When my family moved from California to Florida (do not recommend), I would write letters to my friends because there was no such thing as email and long distance phone calls were expensive (MCI anyone?).

The moment video calls and cell phones became readily available, all of a sudden there was this expectation that you were available at all times of the day to speak to extended family and people who live across the country. By all means, if you want to spend hours of your day speaking to people who are not in your immediate living area, that’s up to you. I for one do not want to do this. I hate being stuck on the phone because it means I cannot do what I want to do. Don’t get me wrong I love talking, but wow, not when I have work to be doing.

Unanticipatedly, I was assigned the expectation that I would be checking in with extended family because I could? My problem with this, is if I don’t have anything to say to you, then why are we talking? I’m not saying that to be mean, I’m serious. The constant, “Hey, how are you doing? I’m doing good, how about you? Good. Cool… Alright until next time.” feels absolutely pointless to me. However, people get all up in their feels and take offense if this is not done.

Overwhelming numbers of relationships

Apparently you can only have like 150 meaningful relationships, which I think is hilarious because I think my number is like 10. I have done the mental math involved and if you were to try to call every single person you know at least once a month, you would be burning an unrealistic number of hours. So in other words, I am not going to prioritize other people’s delicate feelings about this matter over my own mental health. If you got something to say, call. If not, cool, see you when I see you. If that’s a problem for you, then I am sorry to hear that you are having that problem.

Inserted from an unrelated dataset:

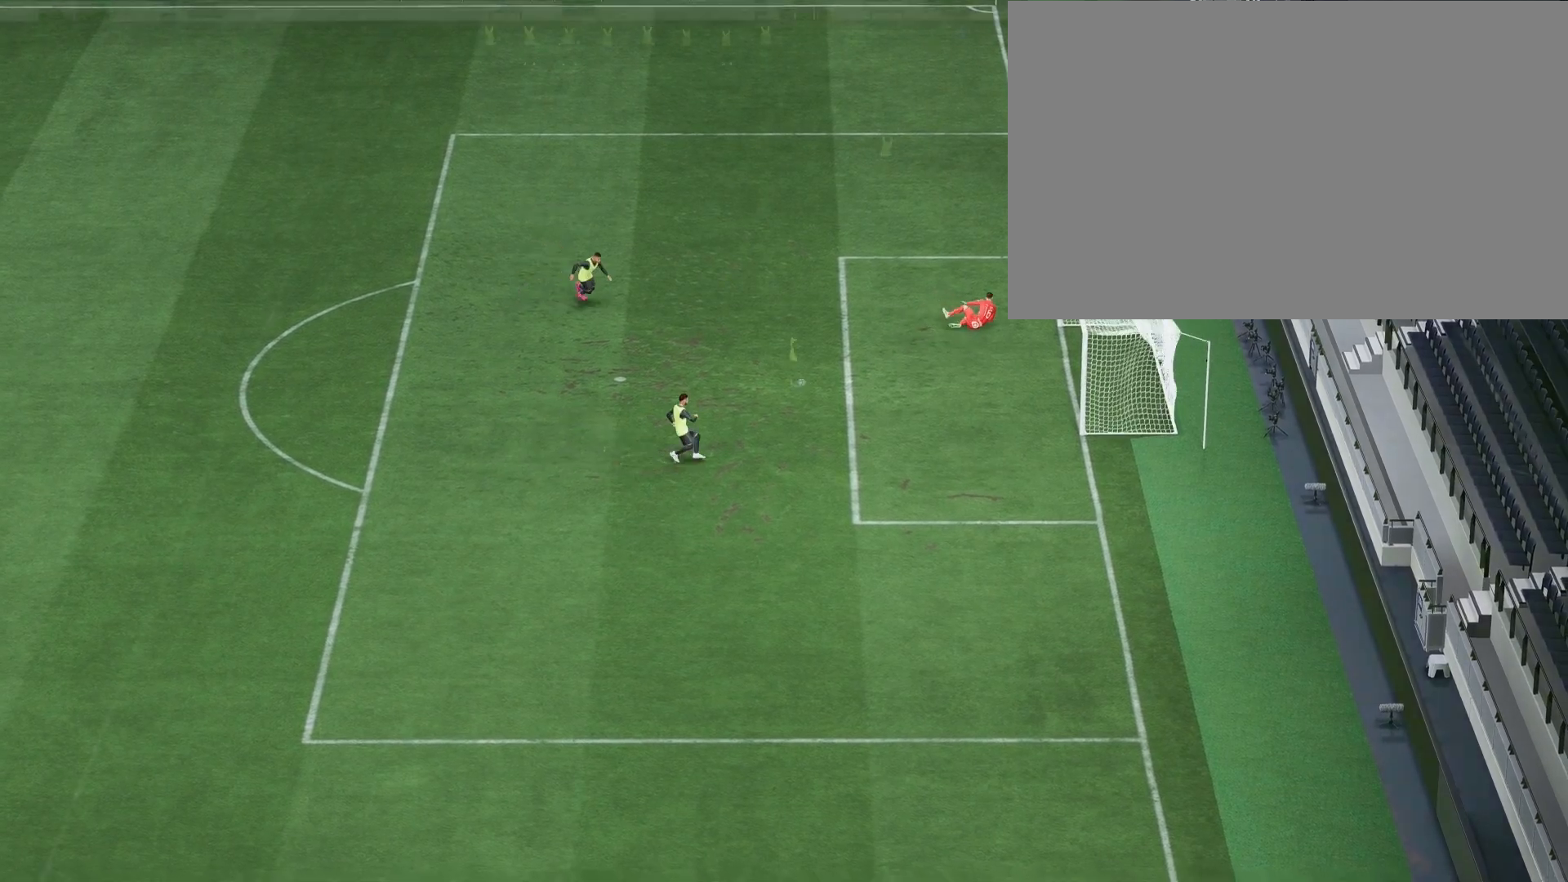
{"buttons": [], "left_stick": "center", "right_stick": "center", "events": []}
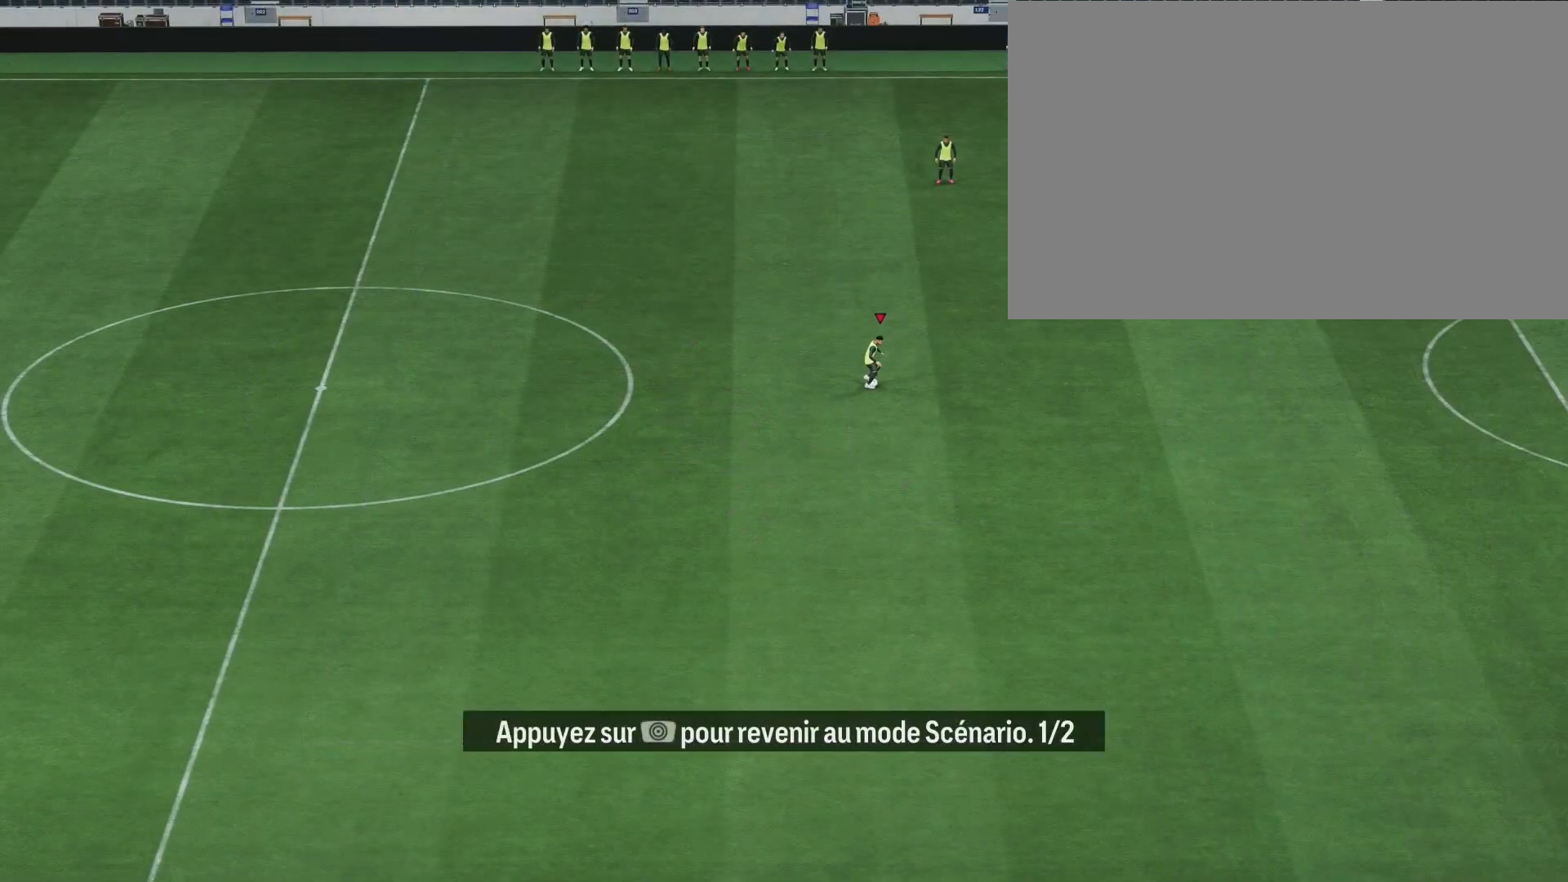
{"buttons": [], "left_stick": "center", "right_stick": "center", "events": []}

The reality is there are not enough hours in the day and you can’t make time either so stop saying that, seriously it’s obnoxious. The way I have been handling it, is I have a small circle of people I try to keep up with and that’s it. It’s nothing personal, I just cannot capacity plan for too many people and live the hectic life I am living. Getting unsolicited advice from people who do not share my career path are not welcome. Please do not share, I’m asking nicely. Unless you understand my career and you actively work in it, I don’t need your advice. You don’t get it and I don’t want to hear it.

Time table

Here is everyone’s ideal time table for the most part:

HoursAssignment
8Sleeping
8Working
8Everything else
24

Therefore this means you need to find a way to take care of all of your other essentials in 8 hours.

  1. Shopping
  2. Cleaning
  3. Cooking
  4. Eating
  5. Biological functions
  6. Bathing
  7. Exercise
  8. Side projects
  9. Relaxing
  10. Whatever else you can squeeze into this time block

So for some asshole to come by and say, “Hey, give me some of your 8 hours.” – wow you got some big ol’ basket balls. Check yourself. Seriously.

Weekends

  • There are 52 weeks in an accounting year.
  • There are 7 days in a week, 5 of which are given up to work and exhaustion. That means you got 2 days left to take care of everything else.
  • This means you have 104 days a year, if you are lucky, where you can somehow do projects, to-do items and maybe relax.

My point is, when someone wants to take one of my 104 days, I get pretty annoyed.

Therefore, if someone gives you some of their time, appreciate it. Don’t be an asshole and ask for more👍as they have just give you a limited resource that they cannot make more of.